### WHAT THE TASK REQUIRES:
In the nvme patch summary that follows, what goes wrong when nvme_admin_qpair_abort_aers is called with the admin qpair lock held?

### SUPPLIED PASSAGE:

####################

Details

Reviewers

jhb
mav
chuck
chs

Commits

rG001c45a1229a: nvme: Fix locking protocol violation to fix suspend / resume
rG81b118e842f1: nvme: Fix locking protocol violation to fix suspend / resume
rGda8324a9258f: nvme: Fix locking protocol violation to fix suspend / resume

Summary

Currently, when we suspend, we need to tear down all the qpairs. We call
nvme_admin_qpair_abort_aers with the admin qpair lock held, but the
tracker it will call for the pending AER also locks it (recursively)
hitting an assert. This routine is called without the qpair lock held
when we destroy the device entirely in a number of places. Add an assert
to this effect and drop the qpair lock before calling it.
nvme_admin_qpair_abort_aers then locks the qpair lock to traverse the
list, dropping it around calls to nvme_qpair_complete_tracker, and
restarting the list scan after picking it back up.

####################

### RECORDS SUPPLIED:
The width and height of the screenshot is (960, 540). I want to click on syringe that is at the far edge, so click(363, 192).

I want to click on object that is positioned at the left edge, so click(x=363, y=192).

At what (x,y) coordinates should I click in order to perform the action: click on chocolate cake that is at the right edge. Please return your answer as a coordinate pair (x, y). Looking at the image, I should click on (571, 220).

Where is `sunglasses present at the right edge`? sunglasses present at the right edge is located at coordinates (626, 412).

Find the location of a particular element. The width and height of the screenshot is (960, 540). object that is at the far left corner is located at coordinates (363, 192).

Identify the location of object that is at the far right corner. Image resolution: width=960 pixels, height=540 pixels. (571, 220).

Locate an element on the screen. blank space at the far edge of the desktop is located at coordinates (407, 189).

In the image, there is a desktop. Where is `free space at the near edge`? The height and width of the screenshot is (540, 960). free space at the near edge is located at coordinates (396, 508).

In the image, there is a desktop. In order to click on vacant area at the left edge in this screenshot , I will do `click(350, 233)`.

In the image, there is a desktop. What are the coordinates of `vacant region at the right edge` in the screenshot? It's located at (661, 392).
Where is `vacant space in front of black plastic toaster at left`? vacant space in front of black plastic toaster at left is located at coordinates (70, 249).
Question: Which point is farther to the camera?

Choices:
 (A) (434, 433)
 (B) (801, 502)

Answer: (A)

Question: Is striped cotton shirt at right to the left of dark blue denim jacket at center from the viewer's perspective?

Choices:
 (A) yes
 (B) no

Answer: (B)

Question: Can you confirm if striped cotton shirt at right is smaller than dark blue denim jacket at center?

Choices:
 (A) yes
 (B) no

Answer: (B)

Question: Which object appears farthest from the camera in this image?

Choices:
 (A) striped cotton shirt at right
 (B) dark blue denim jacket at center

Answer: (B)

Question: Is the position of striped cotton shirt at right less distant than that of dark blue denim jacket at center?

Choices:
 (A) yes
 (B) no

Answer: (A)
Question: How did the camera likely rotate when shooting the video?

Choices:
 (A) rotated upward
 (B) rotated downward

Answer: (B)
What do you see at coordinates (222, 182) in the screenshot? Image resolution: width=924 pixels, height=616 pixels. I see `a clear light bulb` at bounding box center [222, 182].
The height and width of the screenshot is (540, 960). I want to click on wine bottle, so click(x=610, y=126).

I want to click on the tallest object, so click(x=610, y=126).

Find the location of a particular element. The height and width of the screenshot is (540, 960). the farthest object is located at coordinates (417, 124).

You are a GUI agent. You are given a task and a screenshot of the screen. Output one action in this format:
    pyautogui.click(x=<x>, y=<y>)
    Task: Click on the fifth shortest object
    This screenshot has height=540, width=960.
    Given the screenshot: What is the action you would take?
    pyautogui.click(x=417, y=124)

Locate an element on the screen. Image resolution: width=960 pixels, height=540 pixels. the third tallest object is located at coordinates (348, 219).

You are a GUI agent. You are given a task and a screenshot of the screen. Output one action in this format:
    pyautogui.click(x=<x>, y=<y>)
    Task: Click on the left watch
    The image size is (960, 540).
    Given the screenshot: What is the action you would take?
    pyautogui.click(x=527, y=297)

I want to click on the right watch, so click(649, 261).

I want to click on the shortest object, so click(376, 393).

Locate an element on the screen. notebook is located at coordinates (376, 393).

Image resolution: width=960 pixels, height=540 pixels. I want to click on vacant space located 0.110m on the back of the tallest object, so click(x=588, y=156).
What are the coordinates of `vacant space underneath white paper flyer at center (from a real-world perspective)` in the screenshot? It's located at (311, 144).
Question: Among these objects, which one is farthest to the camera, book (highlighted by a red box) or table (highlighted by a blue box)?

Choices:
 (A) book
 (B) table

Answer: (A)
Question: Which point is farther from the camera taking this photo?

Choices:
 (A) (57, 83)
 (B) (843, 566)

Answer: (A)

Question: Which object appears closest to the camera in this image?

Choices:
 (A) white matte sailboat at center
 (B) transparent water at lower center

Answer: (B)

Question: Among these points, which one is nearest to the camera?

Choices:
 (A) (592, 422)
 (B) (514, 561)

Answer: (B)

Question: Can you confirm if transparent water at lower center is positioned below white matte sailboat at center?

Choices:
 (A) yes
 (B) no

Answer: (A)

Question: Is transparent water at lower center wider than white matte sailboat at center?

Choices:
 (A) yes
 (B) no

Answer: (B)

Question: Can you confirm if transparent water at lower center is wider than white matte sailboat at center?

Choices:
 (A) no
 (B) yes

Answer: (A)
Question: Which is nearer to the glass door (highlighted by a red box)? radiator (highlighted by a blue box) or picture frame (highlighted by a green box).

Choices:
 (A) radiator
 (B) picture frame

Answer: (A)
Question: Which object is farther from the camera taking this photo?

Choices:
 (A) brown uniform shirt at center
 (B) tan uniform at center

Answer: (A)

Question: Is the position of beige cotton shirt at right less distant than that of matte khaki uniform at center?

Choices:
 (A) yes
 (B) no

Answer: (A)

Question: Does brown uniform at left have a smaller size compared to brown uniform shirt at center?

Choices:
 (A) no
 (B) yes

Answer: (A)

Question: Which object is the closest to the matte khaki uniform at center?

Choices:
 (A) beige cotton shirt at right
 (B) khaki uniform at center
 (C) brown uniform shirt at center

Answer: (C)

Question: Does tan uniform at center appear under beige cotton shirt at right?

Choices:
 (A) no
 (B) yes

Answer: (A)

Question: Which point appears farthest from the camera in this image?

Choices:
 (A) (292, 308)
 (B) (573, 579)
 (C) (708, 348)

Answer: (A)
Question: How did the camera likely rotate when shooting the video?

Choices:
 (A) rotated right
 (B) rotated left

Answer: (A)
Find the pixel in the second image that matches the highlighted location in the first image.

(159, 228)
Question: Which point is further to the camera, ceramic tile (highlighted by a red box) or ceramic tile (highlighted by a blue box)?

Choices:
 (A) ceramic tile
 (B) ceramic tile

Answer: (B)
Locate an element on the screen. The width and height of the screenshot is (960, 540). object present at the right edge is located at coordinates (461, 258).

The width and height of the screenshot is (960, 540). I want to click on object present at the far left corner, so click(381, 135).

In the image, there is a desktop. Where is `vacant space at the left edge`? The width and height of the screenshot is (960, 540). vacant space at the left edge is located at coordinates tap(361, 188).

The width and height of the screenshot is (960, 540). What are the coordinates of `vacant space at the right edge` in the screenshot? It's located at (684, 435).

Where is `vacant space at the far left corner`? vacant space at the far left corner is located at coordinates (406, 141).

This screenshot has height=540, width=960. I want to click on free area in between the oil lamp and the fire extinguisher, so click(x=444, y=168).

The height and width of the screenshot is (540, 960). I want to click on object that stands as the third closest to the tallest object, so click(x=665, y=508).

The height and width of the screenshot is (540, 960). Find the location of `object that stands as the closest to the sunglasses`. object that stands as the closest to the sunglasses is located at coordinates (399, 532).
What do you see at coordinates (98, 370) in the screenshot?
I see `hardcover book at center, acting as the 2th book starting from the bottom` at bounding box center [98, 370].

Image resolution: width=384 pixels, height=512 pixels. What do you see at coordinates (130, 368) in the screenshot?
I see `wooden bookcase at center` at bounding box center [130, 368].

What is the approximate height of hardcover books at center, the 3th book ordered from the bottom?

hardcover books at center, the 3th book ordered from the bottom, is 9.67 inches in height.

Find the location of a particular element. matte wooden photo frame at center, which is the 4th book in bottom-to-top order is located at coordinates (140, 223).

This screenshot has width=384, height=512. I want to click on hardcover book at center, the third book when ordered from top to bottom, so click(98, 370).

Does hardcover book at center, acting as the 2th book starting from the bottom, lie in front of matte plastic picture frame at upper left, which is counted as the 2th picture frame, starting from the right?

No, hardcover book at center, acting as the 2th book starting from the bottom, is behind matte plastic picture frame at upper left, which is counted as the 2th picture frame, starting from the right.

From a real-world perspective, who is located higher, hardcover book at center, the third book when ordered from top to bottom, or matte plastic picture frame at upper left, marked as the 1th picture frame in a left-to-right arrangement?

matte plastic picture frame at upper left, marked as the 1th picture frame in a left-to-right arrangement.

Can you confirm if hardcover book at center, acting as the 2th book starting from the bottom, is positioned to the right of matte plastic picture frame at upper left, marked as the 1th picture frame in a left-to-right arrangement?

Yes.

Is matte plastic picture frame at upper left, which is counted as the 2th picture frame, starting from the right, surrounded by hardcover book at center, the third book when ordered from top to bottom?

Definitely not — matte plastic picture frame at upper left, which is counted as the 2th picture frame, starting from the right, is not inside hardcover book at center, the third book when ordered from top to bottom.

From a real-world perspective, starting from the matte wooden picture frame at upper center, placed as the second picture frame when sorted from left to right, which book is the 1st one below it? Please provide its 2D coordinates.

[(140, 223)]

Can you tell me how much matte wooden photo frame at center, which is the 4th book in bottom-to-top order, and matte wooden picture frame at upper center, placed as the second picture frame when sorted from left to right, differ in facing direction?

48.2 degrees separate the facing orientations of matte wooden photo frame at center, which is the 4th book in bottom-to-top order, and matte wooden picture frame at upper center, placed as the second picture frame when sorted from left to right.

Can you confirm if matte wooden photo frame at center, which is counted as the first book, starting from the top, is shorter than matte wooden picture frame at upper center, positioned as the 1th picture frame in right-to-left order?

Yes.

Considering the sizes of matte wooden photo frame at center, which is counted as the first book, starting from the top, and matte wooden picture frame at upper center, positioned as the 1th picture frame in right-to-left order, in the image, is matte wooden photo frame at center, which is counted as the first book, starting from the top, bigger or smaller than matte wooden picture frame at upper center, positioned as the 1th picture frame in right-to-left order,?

####################

### RESPONSE BOX:
The tracker it calls for the pending AER also locks the qpair lock recursively, which hits an assert.